## PROBLEM
Find how many lines in the material below hold the word "reserva". Reply with that figure alone.

## LISTED ENTRIES

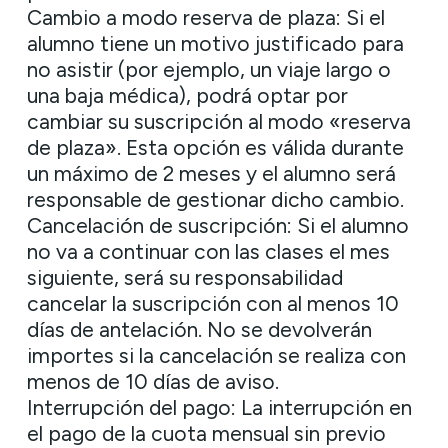
Cambio a modo reserva de plaza: Si el
alumno tiene un motivo justificado para
no asistir (por ejemplo, un viaje largo o
una baja médica), podrá optar por
cambiar su suscripción al modo «reserva
de plaza». Esta opción es válida durante
un máximo de 2 meses y el alumno será
responsable de gestionar dicho cambio.
Cancelación de suscripción: Si el alumno
no va a continuar con las clases el mes
siguiente, será su responsabilidad
cancelar la suscripción con al menos 10
días de antelación. No se devolverán
importes si la cancelación se realiza con
menos de 10 días de aviso.
Interrupción del pago: La interrupción en
el pago de la cuota mensual sin previo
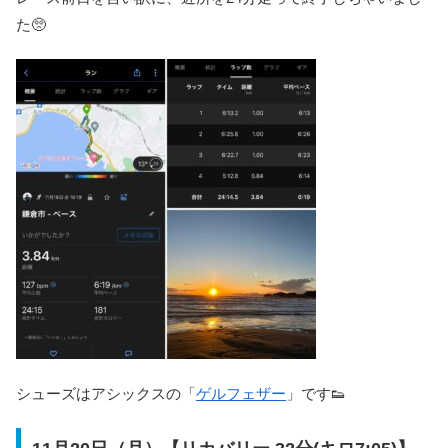
た🥺
シューズはアシックスの「
ゲルフェザー
」です👟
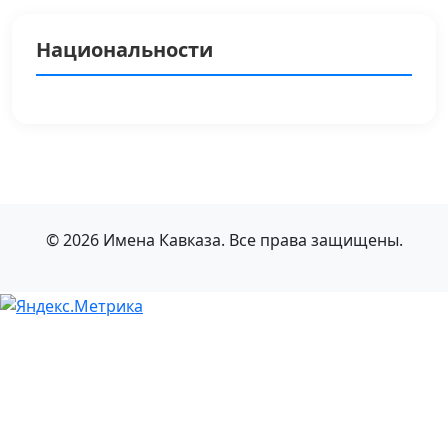
Национальности
© 2026 Имена Кавказа. Все права защищены.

## WRITTEN RESPONSE
2